Rating: PG-13
Stars: Brad Pitt, Sean Penn, Jessica Chastain, Fiona Shaw, Irene Bedard, Jessica Fuselier, Hunter McCracken, Laramie Eppler, Tye Sheridan
Writer: Terrence Malick
Director: Terrence Malick
Distributor: Fox Searchlight
Release Date: May 27, 2011
If the definition of a good movie is one that achieves its creator’s goals, THE TREE OF LIFE is possibly great. However, if the definition is also a movie that connects with its audience, TREE is a lot less great. Writer/director Terrence Malick has really huge ideas going on here – contrasting the enormity of creation, both on this planet and in the cosmos – with the details of life within a single family. The results are visually gorgeous, thanks in large part to the work of cinematographer Emmanuel Lubezki and a crack special effects team, but also so elliptical that it’s difficult to connect with the elements emotionally (or even intellectually) for any length of time.
Near the beginning, Mrs. O’Brien (Jessica Chastain) receives notification that one of her sons has died. Distraught, she informs her husband, Mr. O’Brien (Brad Pitt). The film then flashes back to the 1950s, when all three of the O’Brien boys – Jack (Hunter McCracken), R.I. (Laramie Eppler) and Steve (Tye Sheridan) – were children. Mr. O’Brien is in his way a loving father, but he is also tyrannical, which doesn’t sit well with his family. We see that Mr. O’Brien’s business failures take their toll on his self-worth, causing him to act out at home. The boys take solace in their mother’s unconditional love, although this doesn’t provide all the answers that Jack seeks. As an adult, Jack (Sean Penn) and his father speak on the phone, still working on their relationship. Interspersed between all this, we see jellyfish, interstellar phenomena, rushing water and what may be a glimpse of Heaven, or at least Jack’s version of it.
It’s a testament to Malick’s filmmaking skill that we do become somewhat engaged in Jack’s childhood struggles with his father’s authority, his mild Oedipal issues and his other growing-up issues.

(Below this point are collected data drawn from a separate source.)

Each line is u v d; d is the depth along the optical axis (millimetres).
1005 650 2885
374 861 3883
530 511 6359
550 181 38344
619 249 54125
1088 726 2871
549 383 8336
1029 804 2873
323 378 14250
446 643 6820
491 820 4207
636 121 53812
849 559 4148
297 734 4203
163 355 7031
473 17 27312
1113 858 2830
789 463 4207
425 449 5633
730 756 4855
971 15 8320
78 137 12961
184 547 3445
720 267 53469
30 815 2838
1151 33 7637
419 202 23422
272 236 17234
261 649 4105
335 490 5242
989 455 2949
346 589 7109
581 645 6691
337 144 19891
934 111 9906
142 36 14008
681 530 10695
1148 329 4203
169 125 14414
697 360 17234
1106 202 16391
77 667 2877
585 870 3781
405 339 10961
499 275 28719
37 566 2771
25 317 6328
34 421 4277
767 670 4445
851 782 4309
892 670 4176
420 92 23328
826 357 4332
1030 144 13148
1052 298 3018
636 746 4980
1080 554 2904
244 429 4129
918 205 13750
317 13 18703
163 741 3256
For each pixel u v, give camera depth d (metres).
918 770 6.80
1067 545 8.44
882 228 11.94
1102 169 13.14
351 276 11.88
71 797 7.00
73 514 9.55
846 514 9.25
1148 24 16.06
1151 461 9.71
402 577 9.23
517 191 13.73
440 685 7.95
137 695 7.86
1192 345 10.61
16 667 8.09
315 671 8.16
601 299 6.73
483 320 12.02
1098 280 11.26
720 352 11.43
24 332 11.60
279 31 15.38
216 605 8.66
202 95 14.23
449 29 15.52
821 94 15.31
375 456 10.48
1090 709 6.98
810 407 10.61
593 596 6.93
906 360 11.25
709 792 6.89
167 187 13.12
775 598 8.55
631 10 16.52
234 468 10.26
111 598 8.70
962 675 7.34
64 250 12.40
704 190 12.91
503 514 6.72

The three young actors playing the O’Brien boys are all very natural. Pitt, playing a gruff, harried Everyman, shows solid character acting chops and Chastain is the epitome of kindness and warmth as the beloved wife/mother. Penn gets very little to do, but he does it well.

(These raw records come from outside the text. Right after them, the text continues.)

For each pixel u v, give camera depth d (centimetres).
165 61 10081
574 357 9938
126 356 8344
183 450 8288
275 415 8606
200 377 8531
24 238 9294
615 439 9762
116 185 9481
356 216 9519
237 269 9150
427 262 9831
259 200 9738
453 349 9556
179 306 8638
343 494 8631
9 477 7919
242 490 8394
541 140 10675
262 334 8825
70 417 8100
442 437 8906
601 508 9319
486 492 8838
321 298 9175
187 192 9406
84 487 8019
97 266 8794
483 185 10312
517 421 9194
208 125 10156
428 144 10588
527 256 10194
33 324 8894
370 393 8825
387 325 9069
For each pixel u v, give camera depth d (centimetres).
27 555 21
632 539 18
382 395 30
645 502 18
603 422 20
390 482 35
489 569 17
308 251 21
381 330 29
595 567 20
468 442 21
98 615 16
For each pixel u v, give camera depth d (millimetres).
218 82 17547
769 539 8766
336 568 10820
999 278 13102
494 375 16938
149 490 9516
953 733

The symbolism in TREE OF LIFE may match perfectly with what is in Malick’s heart and mind, and some viewers may find it revelatory, but this reviewer didn’t feel that it resonated, except in terms of admiring the optical beauty of what is being shown. The utter lack of a conventional narrative thread is frustrating, especially because the order of what we see – childhood, Jack as an adult, natural and galactic wonders – doesn’t have a readily graspable pattern. This may well be part of the point: the universe exists whether we’re living our lives or reflecting on the past. However, there’s probably a way of embarking on this discussion that better includes the audience than it does in THE TREE OF LIFE. Then again, some people are likely to find this profound. It’s certainly not as though Malick has done anything badly in this film, he just hasn’t done it very accessibly. And that may also be part of the point.